Australia’s The Age offers an opinion on ”culture,” hoping to reconnect a word that has become disconnected from the discussion of daily life. The piece claims ”culture” — distinct from ”the arts” or ”being cultured” — as universal, an unavoidable stream of experiences, memories, expressions, and conversations, integral to every action in society:
We all carry culture within us; whether we wish to or not, it is as embedded in our minds as DNA is in our cell structure. Culture cannot be reduced to elemental terms, such as a painting on a wall or notes resounding in hall, but is a continuing series of experiences that affect every mind in a different way.

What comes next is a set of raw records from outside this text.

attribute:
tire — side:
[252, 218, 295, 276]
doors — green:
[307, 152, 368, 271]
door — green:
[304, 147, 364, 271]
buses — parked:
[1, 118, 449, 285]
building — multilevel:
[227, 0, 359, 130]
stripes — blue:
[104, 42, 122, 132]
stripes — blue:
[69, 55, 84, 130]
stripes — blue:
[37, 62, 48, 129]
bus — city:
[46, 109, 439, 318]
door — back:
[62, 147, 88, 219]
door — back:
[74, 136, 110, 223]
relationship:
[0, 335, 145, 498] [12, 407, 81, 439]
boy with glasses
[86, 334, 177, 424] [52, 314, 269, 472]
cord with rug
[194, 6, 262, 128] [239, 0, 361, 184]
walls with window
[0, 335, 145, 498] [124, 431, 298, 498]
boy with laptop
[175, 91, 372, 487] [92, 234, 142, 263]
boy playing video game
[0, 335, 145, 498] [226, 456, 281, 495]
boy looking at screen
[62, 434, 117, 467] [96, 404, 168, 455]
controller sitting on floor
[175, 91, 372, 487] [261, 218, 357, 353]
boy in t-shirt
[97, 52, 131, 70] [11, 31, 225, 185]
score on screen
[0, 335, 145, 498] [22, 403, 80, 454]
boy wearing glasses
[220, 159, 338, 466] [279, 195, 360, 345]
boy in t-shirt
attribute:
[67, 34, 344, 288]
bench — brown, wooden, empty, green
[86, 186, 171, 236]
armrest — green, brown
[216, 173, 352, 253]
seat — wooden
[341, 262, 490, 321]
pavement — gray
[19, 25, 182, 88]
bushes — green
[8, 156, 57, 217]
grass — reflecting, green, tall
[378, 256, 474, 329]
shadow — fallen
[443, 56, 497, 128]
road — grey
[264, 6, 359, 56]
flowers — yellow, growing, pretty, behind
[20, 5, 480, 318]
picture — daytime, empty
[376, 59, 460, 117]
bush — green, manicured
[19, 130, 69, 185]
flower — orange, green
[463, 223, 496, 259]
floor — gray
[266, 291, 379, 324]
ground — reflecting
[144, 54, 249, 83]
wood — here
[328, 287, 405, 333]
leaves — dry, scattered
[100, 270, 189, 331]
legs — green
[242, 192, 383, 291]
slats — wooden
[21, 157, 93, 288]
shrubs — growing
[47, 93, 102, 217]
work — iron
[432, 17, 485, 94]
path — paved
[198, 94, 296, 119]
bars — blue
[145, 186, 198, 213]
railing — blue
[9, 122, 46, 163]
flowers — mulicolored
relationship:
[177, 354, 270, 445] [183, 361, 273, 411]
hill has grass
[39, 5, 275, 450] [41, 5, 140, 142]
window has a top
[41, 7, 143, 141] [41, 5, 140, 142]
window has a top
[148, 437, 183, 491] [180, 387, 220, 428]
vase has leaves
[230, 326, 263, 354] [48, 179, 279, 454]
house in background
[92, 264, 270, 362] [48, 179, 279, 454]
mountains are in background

In the end, culture is worth celebrating as a word, and as a condition not to be endured but used to educate and enliven.

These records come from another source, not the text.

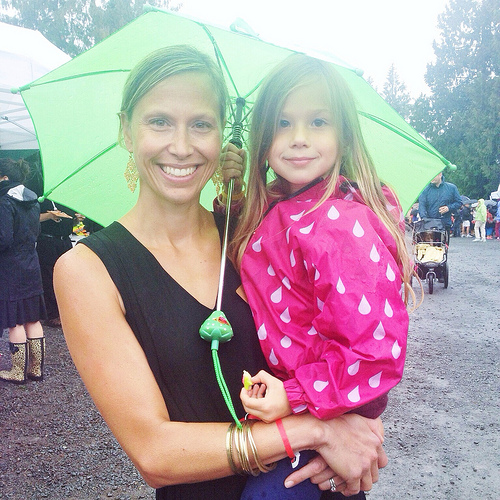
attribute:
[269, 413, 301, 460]
band — red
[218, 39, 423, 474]
girl — little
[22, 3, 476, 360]
umbrella — buttom part 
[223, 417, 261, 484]
bangles — group 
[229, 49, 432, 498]
girl — cute, little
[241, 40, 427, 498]
girl — young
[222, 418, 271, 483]
bracelets — gold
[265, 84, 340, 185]
girl's face — face , cute 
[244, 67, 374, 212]
hair — long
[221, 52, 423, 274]
hair — blond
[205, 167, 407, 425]
coat — pink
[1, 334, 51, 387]
boots — rubber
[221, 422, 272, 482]
bracelets — gold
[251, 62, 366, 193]
girl — face 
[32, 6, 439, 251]
umbrella — green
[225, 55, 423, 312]
hair — blonde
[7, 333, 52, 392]
boots — leopard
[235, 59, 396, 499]
girl — young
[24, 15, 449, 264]
umbrella — green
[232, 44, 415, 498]
girl — young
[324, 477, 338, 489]
wedding rings — silver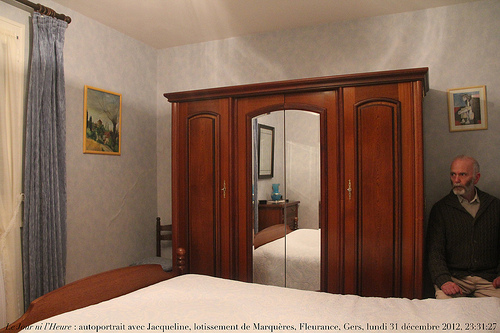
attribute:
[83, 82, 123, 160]
frame — of picture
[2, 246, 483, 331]
bedstead — wooden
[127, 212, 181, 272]
chair — ladder back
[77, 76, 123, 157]
painting — framed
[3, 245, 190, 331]
foot board — brown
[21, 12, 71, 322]
curtain — gray, blue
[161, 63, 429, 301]
wardrobe —  wood, brown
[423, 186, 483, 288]
sweater — black, brown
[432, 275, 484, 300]
pants — tan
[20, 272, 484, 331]
bedspread — white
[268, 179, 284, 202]
vase — blue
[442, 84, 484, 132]
picture — framed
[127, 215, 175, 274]
chair — wood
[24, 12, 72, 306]
curtains — blue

But while culture is embedded in all of our lives, the article warns that we lose great opportunity if we let it spin unattended:
Back in time, when there was time, acquiring cultural knowledge was considered a rite of passage, not something special or abstruse. People learned of the basic structures of language and history; how civilisations were founded, developed and fell, and how they are remembered through their cultures. It is the chain that binds humans through epochs of change, and we loosen its links at our peril.
The word “culture” can be used descriptively or prescriptively. There is the way people in fact live and think; and there is the way people ought to live and think. Our culture is what it is. But how should it be? During a time of rapid change, what should we hang on to? What should we dump? What new things should we embrace? What should we reject? These are the difficult questions the Australian article raises for me — questions that are answered as often by tacit, unconscious agreement as by conscious choice.